Work instructions:
I would like the records restated word for word, without the pictures.

Data for this task:
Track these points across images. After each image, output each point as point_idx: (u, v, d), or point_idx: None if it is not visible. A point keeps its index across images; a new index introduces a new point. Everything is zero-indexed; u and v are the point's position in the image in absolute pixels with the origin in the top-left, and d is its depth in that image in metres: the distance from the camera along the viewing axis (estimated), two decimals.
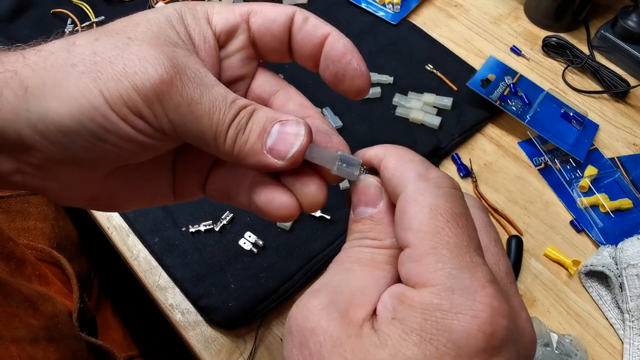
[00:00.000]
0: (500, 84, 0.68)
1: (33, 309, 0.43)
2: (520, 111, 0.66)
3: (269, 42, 0.30)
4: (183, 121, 0.26)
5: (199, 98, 0.26)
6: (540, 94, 0.69)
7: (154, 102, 0.25)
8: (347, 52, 0.29)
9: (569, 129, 0.66)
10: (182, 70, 0.26)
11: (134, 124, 0.26)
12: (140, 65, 0.25)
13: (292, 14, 0.30)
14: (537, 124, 0.65)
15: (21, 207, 0.59)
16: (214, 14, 0.30)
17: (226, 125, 0.27)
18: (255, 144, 0.27)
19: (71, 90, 0.25)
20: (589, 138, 0.66)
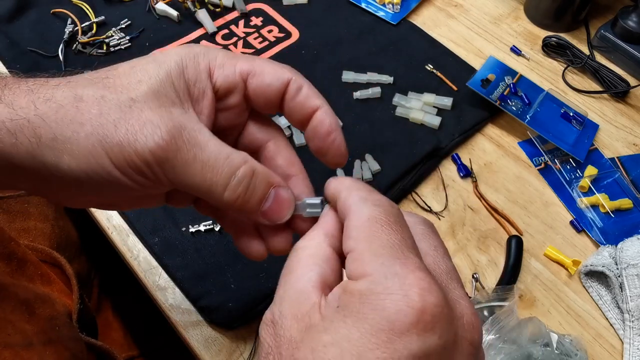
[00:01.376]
0: (500, 84, 0.68)
1: (29, 313, 0.42)
2: (520, 111, 0.66)
3: (262, 102, 0.34)
4: (179, 178, 0.30)
5: (192, 160, 0.29)
6: (540, 94, 0.69)
7: (153, 165, 0.29)
8: (332, 131, 0.33)
9: (569, 129, 0.66)
10: (177, 135, 0.29)
11: (135, 179, 0.29)
12: (141, 133, 0.28)
13: (287, 81, 0.34)
14: (537, 124, 0.65)
15: (21, 208, 0.59)
16: (216, 68, 0.32)
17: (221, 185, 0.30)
18: (254, 205, 0.32)
19: (81, 149, 0.28)
20: (589, 138, 0.66)
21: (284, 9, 0.76)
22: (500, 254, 0.57)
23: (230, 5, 0.75)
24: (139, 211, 0.56)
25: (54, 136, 0.28)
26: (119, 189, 0.30)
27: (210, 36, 0.72)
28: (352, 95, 0.67)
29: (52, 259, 0.55)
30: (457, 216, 0.60)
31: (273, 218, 0.33)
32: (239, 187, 0.30)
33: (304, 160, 0.61)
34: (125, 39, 0.70)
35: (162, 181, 0.30)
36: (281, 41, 0.73)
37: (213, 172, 0.30)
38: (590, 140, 0.66)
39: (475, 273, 0.55)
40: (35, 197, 0.61)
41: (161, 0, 0.74)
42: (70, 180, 0.29)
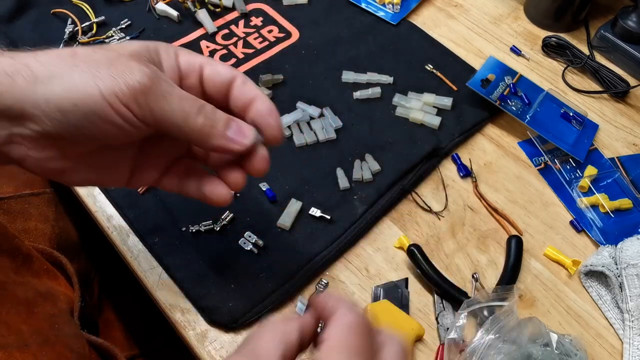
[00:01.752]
0: (500, 84, 0.68)
1: (27, 313, 0.43)
2: (520, 111, 0.66)
3: (212, 88, 0.40)
4: (160, 108, 0.35)
5: (171, 91, 0.35)
6: (540, 94, 0.69)
7: (139, 96, 0.34)
8: (272, 111, 0.40)
9: (569, 129, 0.66)
10: (159, 76, 0.35)
11: (120, 111, 0.34)
12: (129, 72, 0.34)
13: (236, 75, 0.40)
14: (537, 124, 0.65)
15: (22, 208, 0.59)
16: (180, 55, 0.40)
17: (194, 110, 0.36)
18: (220, 129, 0.37)
19: (74, 82, 0.33)
20: (589, 138, 0.66)
21: (284, 9, 0.76)
22: (500, 254, 0.57)
23: (230, 5, 0.75)
24: (139, 211, 0.56)
25: (50, 74, 0.33)
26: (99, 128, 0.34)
27: (210, 36, 0.72)
28: (352, 95, 0.67)
29: (53, 258, 0.55)
30: (457, 216, 0.60)
31: (238, 140, 0.38)
32: (208, 114, 0.37)
33: (301, 160, 0.62)
34: (126, 39, 0.70)
35: (144, 115, 0.34)
36: (281, 41, 0.73)
37: (188, 103, 0.36)
38: (590, 140, 0.66)
39: (475, 273, 0.55)
40: (35, 198, 0.61)
41: (161, 0, 0.74)
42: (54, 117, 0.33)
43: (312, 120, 0.64)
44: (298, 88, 0.68)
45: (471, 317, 0.52)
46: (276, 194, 0.58)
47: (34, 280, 0.47)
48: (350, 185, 0.60)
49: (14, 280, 0.44)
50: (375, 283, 0.54)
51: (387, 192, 0.59)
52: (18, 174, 0.62)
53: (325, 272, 0.55)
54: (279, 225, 0.56)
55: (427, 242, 0.58)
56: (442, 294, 0.53)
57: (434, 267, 0.54)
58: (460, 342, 0.49)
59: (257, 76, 0.67)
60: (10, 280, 0.43)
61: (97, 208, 0.57)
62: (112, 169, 0.41)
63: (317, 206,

Result of this task:
Track these points across images. After each image, output each point as point_idx: (u, v, d), or point_idx: None if it is not visible. A point keeps its index across images; a new index introduces a new point. Everything is zero-indexed; u and v are the point's position in the image in absolute pixels with the origin in the top-left, and d is its depth in that image in metres: the distance from the camera along the viewing axis (estimated), two decimals.
[00:00.000]
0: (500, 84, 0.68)
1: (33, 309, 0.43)
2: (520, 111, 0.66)
3: (269, 42, 0.30)
4: (183, 121, 0.26)
5: (199, 98, 0.26)
6: (540, 94, 0.69)
7: (154, 102, 0.25)
8: (347, 52, 0.29)
9: (569, 129, 0.66)
10: (182, 70, 0.26)
11: (134, 124, 0.26)
12: (140, 65, 0.25)
13: (292, 14, 0.30)
14: (537, 124, 0.65)
15: (21, 207, 0.59)
16: (214, 14, 0.30)
17: (226, 125, 0.27)
18: (255, 144, 0.27)
19: (71, 90, 0.25)
20: (589, 138, 0.66)
[00:01.376]
0: (500, 84, 0.68)
1: (29, 313, 0.42)
2: (520, 111, 0.66)
3: (262, 102, 0.34)
4: (179, 178, 0.30)
5: (192, 160, 0.29)
6: (540, 94, 0.69)
7: (153, 165, 0.29)
8: (332, 131, 0.33)
9: (569, 129, 0.66)
10: (177, 135, 0.29)
11: (135, 179, 0.29)
12: (141, 133, 0.28)
13: (287, 81, 0.34)
14: (537, 124, 0.65)
15: (21, 208, 0.59)
16: (216, 68, 0.32)
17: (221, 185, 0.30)
18: (254, 205, 0.32)
19: (81, 149, 0.28)
20: (589, 138, 0.66)
21: (284, 9, 0.76)
22: (500, 254, 0.57)
23: (230, 5, 0.75)
24: (139, 211, 0.56)
25: (54, 136, 0.28)
26: (119, 189, 0.30)
27: (210, 36, 0.72)
28: (352, 95, 0.67)
29: (52, 259, 0.55)
30: (457, 216, 0.60)
31: (273, 218, 0.33)
32: (239, 187, 0.30)
33: (304, 160, 0.61)
34: (125, 39, 0.70)
35: (162, 181, 0.30)
36: (281, 41, 0.73)
37: (213, 172, 0.30)
38: (590, 140, 0.66)
39: (475, 273, 0.55)
40: (35, 197, 0.61)
41: (161, 0, 0.74)
42: (70, 180, 0.29)
[00:01.752]
0: (500, 84, 0.68)
1: (27, 313, 0.43)
2: (520, 111, 0.66)
3: (212, 88, 0.40)
4: (160, 108, 0.35)
5: (171, 91, 0.35)
6: (540, 94, 0.69)
7: (139, 96, 0.34)
8: (272, 111, 0.40)
9: (569, 129, 0.66)
10: (159, 76, 0.35)
11: (120, 111, 0.34)
12: (129, 72, 0.34)
13: (236, 75, 0.40)
14: (537, 124, 0.65)
15: (22, 208, 0.59)
16: (180, 55, 0.40)
17: (194, 110, 0.36)
18: (220, 129, 0.37)
19: (74, 82, 0.33)
20: (589, 138, 0.66)
21: (284, 9, 0.76)
22: (500, 254, 0.57)
23: (230, 5, 0.75)
24: (139, 211, 0.56)
25: (50, 74, 0.33)
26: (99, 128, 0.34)
27: (210, 36, 0.72)
28: (352, 95, 0.67)
29: (53, 258, 0.55)
30: (457, 216, 0.60)
31: (238, 140, 0.38)
32: (208, 114, 0.37)
33: (301, 160, 0.62)
34: (126, 39, 0.70)
35: (144, 115, 0.34)
36: (281, 41, 0.73)
37: (188, 103, 0.36)
38: (590, 140, 0.66)
39: (475, 273, 0.55)
40: (35, 198, 0.61)
41: (161, 0, 0.74)
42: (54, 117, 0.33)
43: (312, 120, 0.64)
44: (298, 88, 0.68)
45: (471, 317, 0.52)
46: (276, 194, 0.58)
47: (34, 280, 0.47)
48: (350, 185, 0.60)
49: (14, 280, 0.44)
50: (375, 283, 0.54)
51: (387, 192, 0.59)
52: (18, 174, 0.62)
53: (325, 272, 0.55)
54: (279, 225, 0.56)
55: (427, 242, 0.58)
56: (442, 294, 0.53)
57: (434, 267, 0.54)
58: (460, 342, 0.49)
59: (257, 76, 0.67)
60: (10, 280, 0.43)
61: (97, 208, 0.57)
62: (112, 169, 0.41)
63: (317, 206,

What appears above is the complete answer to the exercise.